Por hacer: ¿Concuerdan con el pasaje citado sobre Daniel Lazar las afirmaciones siguientes? Responde sí o no a cada una y cita literalmente las palabras del pasaje que lo deciden. 1. Daniel Lazar es un sacerdote rumano que pastorea una comunidad en Ciudad Real. 2. La anciana ucraniana tenía 90 años. 3. La anciana falleció el mismo día en que llegó a Rumanía.

Pasaje citado:
• • • • •

Daniel Lazar, sacerdote rumano de rito oriental que pastorea desde hace años una comunidad en Ciudad Real y quien días atrás detallara en Vida Nueva cómo está siendo la impresionante acogida en la frontera entre su país y la golpeada Ucrania, vuelve a contactar con esta revista para poner rostro a dos de estas historias marcadas por la guerra con Rusia.
La primera “la protagoniza una anciana ucraniana que llegó a Rumanía el domingo y el lunes falleció… Una mujer, como tantas otras de Ucrania, que tienen lejos a sus hijos. Ahora, con 84 años, con sus problemas de corazón y de diabetes, se vio obligada a dejar su casa por miedo a la guerra, y tuvo que emprender ese difícil viaje hacia tierras pacíficas, hacia el oeste, donde no ser amenazada por los bombardeos, los misiles, los carros blindados, las explosiones”.

• • • • •

[Contenido transcrito de las páginas]
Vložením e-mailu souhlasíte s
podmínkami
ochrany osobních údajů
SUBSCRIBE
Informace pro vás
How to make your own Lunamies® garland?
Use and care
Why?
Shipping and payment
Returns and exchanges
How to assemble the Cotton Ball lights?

• • • • •

Solución escrita:
1. Sí: «sacerdote rumano de rito oriental que pastorea desde hace años una comunidad en Ciudad Real».
2. No: «Ahora, con 84 años».
3. No: «llegó a Rumanía el domingo y el lunes falleció».